Their phase 2 study had recurrent disease. In their phase 2 study, there's a bunch of post-transplant patients, and that data is very, promising in terms of proteinuria reduction, GFR stabilization, and, histologic changes. And I've, I've obviously heavily involved in the NOBLE study with pegcetacoplan, and I think it's a great option there, and you've seen some nice data here in the VALIANT study for post-transplant. But to be honest, if the drugs are used the way I want them to be used, which is prophylactically, rather than waiting for the disease recurrence to be diagnosed, I don't think there really will be a difference in terms of how these drugs would be helpful because I think they'll both help patients because the disease won't be that severe, and won't even hopefully be present when they're started.
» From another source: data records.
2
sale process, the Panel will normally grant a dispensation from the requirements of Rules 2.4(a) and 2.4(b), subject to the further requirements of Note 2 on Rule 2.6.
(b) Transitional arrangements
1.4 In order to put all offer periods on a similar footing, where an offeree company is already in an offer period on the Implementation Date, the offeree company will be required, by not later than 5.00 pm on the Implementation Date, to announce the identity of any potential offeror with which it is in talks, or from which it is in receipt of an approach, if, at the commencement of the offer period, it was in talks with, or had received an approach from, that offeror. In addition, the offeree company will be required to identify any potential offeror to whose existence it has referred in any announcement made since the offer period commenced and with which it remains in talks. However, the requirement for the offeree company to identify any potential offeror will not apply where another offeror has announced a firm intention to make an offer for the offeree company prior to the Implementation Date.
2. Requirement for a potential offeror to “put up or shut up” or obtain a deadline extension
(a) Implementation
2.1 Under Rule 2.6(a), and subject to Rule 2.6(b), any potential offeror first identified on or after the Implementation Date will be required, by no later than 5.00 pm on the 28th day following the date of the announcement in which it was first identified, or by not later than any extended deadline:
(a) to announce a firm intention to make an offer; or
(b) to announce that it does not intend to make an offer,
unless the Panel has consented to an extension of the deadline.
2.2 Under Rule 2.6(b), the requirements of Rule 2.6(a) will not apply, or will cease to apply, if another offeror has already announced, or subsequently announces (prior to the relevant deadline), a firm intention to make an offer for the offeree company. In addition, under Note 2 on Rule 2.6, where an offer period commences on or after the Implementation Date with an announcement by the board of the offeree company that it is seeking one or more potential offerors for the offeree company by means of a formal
Even if you wait for disease recurrence, if you just do it by histologic recurrence, let's say you do a protocol biopsy at six months, you see the disease is back, but the patients have no proteinuria. Again, I would think that either drug would be a good option for patients. I don't think there's a big difference in terms of safety profiles in the data that I've seen from both of these drugs. They both have good safety profiles. As we said earlier, you know, some patients might prefer an oral versus a subQ. But again, it's gonna—these patients are incredibly savvy. You saw both with the iptacopan study and now with the pegcetacoplan study, they were enrolled very fast. They actually exceeded enrollment goals, in terms of both numbers and time to enroll the last patient.
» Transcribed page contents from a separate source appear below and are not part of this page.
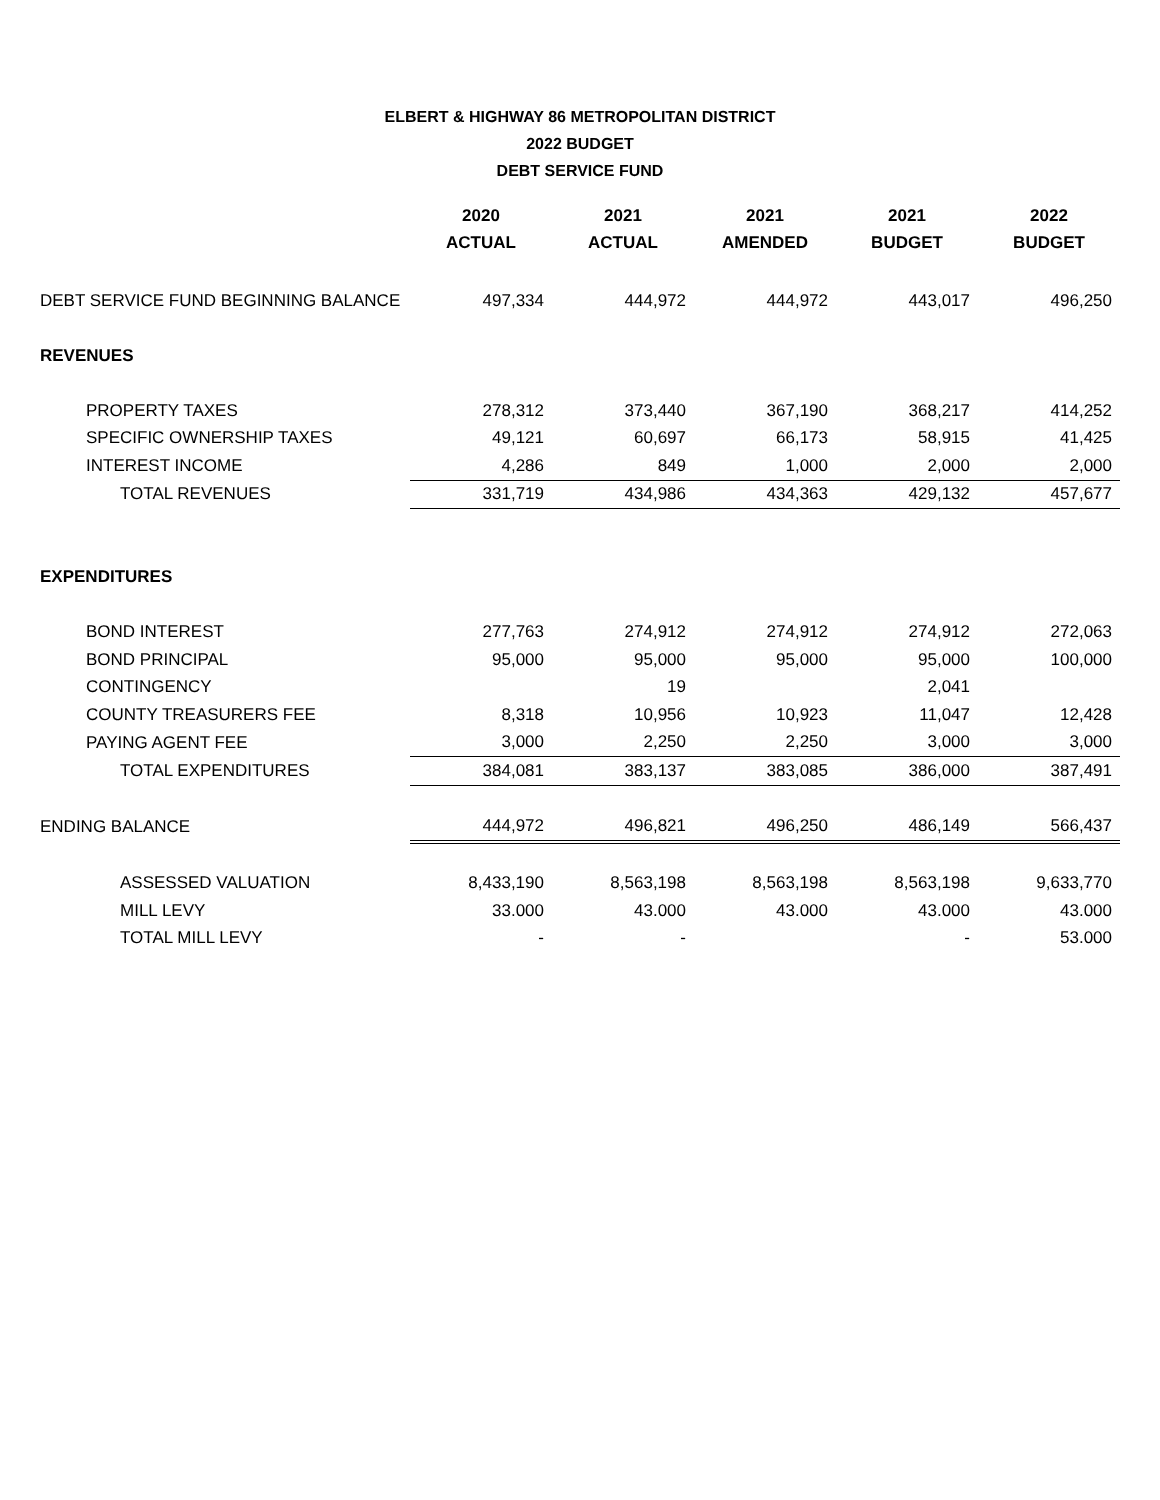ELBERT & HIGHWAY 86 METROPOLITAN DISTRICT
2022 BUDGET
DEBT SERVICE FUND
| | 2020 | 2021 | 2021 | 2021 | 2022 |
| --- | --- | --- | --- | --- | --- |
| | ACTUAL | ACTUAL | AMENDED | BUDGET | BUDGET |
| DEBT SERVICE FUND BEGINNING BALANCE | 497,334 | 444,972 | 444,972 | 443,017 | 496,250 |
| REVENUES | | | | | |
| PROPERTY TAXES | 278,312 | 373,440 | 367,190 | 368,217 | 414,252 |
| SPECIFIC OWNERSHIP TAXES | 49,121 | 60,697 | 66,173 | 58,915 | 41,425 |
| INTEREST INCOME | 4,286 | 849 | 1,000 | 2,000 | 2,000 |
| TOTAL REVENUES | 331,719 | 434,986 | 434,363 | 429,132 | 457,677 |
| EXPENDITURES | | | | | |
| BOND INTEREST | 277,763 | 274,912 | 274,912 | 274,912 | 272,063 |
| BOND PRINCIPAL | 95,000 | 95,000 | 95,000 | 95,000 | 100,000 |
| CONTINGENCY | | 19 | | 2,041 | |
| COUNTY TREASURERS FEE | 8,318 | 10,956 | 10,923 | 11,047 | 12,428 |
| PAYING AGENT FEE | 3,000 | 2,250 | 2,250 | 3,000 | 3,000 |
| TOTAL EXPENDITURES | 384,081 | 383,137 | 383,085 | 386,000 | 387,491 |
| ENDING BALANCE | 444,972 | 496,821 | 496,250 | 486,149 | 566,437 |
| ASSESSED VALUATION | 8,433,190 | 8,563,198 | 8,563,198 | 8,563,198 | 9,633,770 |
| MILL LEVY | 33.000 | 43.000 | 43.000 | 43.000 | 43.000 |
| TOTAL MILL LEVY | - | - | | - | 53.000 |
These are patients who are very eager to be treated because they know that the disease course without treatment is awful. So they're gonna take whatever they can get, and they're gonna take it as soon as they can get it, and they're gonna do everything they can to get these drugs.

Samuel Lee
Analyst, Mihuzo

Sounds helpful. Thank you.

Cedric Francois
CEO, Apellis Pharmaceuticals

Thank you so much.

Operator

That was our final question. I will now turn the call to Cedric Francois for closing remarks.

Cedric Francois
CEO, Apellis Pharmaceuticals

Well, thank you so much, everyone. Thank you, Dr. Bomback, for joining us. Thank you for the people on the line and our analysts. We'll be available the rest of the day to answer any questions should you have any. You can contact Meredith, of course, as always, and thank you for your time. Have a great day.

Operator

This concludes today's conference call. Thank you for attending.